[Stored data entries]
[Start of section]

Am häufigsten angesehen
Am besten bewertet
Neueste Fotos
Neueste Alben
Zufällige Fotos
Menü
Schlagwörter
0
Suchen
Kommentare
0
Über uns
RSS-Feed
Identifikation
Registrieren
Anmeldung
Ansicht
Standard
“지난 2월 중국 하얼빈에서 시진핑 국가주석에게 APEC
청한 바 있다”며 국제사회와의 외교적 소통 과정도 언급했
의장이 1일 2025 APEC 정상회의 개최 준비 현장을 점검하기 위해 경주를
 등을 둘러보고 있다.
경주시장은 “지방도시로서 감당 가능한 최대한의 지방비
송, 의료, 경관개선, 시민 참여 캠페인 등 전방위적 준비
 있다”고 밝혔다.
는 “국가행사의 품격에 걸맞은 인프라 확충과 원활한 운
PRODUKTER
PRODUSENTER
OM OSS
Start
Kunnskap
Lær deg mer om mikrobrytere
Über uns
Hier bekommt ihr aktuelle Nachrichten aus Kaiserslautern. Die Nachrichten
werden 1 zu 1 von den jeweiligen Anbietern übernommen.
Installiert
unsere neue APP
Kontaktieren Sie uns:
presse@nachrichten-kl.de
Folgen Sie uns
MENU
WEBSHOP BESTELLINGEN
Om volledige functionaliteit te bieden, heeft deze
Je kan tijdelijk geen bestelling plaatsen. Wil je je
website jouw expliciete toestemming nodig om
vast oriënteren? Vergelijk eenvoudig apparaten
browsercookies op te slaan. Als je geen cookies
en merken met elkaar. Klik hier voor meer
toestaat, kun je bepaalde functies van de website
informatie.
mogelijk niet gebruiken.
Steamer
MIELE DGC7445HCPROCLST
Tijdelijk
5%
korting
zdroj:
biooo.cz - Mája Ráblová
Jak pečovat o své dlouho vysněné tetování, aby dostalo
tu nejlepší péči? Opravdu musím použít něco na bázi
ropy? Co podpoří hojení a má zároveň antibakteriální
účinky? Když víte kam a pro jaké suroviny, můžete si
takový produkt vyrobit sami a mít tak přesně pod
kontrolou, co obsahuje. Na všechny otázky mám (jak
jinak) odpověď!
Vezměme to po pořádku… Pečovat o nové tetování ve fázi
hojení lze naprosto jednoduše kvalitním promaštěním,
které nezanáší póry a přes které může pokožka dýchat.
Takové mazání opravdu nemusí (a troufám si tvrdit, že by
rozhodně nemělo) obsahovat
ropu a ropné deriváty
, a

[End of section]

> **Task item**
Quote every one of the items above word for word, keeping each line unchanged and in its original order.

> **Response for this exercise**
Am häufigsten angesehen
Am besten bewertet
Neueste Fotos
Neueste Alben
Zufällige Fotos
Menü
Schlagwörter
0
Suchen
Kommentare
0
Über uns
RSS-Feed
Identifikation
Registrieren
Anmeldung
Ansicht
Standard
“지난 2월 중국 하얼빈에서 시진핑 국가주석에게 APEC
청한 바 있다”며 국제사회와의 외교적 소통 과정도 언급했
의장이 1일 2025 APEC 정상회의 개최 준비 현장을 점검하기 위해 경주를
 등을 둘러보고 있다.
경주시장은 “지방도시로서 감당 가능한 최대한의 지방비
송, 의료, 경관개선, 시민 참여 캠페인 등 전방위적 준비
 있다”고 밝혔다.
는 “국가행사의 품격에 걸맞은 인프라 확충과 원활한 운
PRODUKTER
PRODUSENTER
OM OSS
Start
Kunnskap
Lær deg mer om mikrobrytere
Über uns
Hier bekommt ihr aktuelle Nachrichten aus Kaiserslautern. Die Nachrichten
werden 1 zu 1 von den jeweiligen Anbietern übernommen.
Installiert
unsere neue APP
Kontaktieren Sie uns:
presse@nachrichten-kl.de
Folgen Sie uns
MENU
WEBSHOP BESTELLINGEN
Om volledige functionaliteit te bieden, heeft deze
Je kan tijdelijk geen bestelling plaatsen. Wil je je
website jouw expliciete toestemming nodig om
vast oriënteren? Vergelijk eenvoudig apparaten
browsercookies op te slaan. Als je geen cookies
en merken met elkaar. Klik hier voor meer
toestaat, kun je bepaalde functies van de website
informatie.
mogelijk niet gebruiken.
Steamer
MIELE DGC7445HCPROCLST
Tijdelijk
5%
korting
zdroj:
biooo.cz - Mája Ráblová
Jak pečovat o své dlouho vysněné tetování, aby dostalo
tu nejlepší péči? Opravdu musím použít něco na bázi
ropy? Co podpoří hojení a má zároveň antibakteriální
účinky? Když víte kam a pro jaké suroviny, můžete si
takový produkt vyrobit sami a mít tak přesně pod
kontrolou, co obsahuje. Na všechny otázky mám (jak
jinak) odpověď!
Vezměme to po pořádku… Pečovat o nové tetování ve fázi
hojení lze naprosto jednoduše kvalitním promaštěním,
které nezanáší póry a přes které může pokožka dýchat.
Takové mazání opravdu nemusí (a troufám si tvrdit, že by
rozhodně nemělo) obsahovat
ropu a ropné deriváty
, a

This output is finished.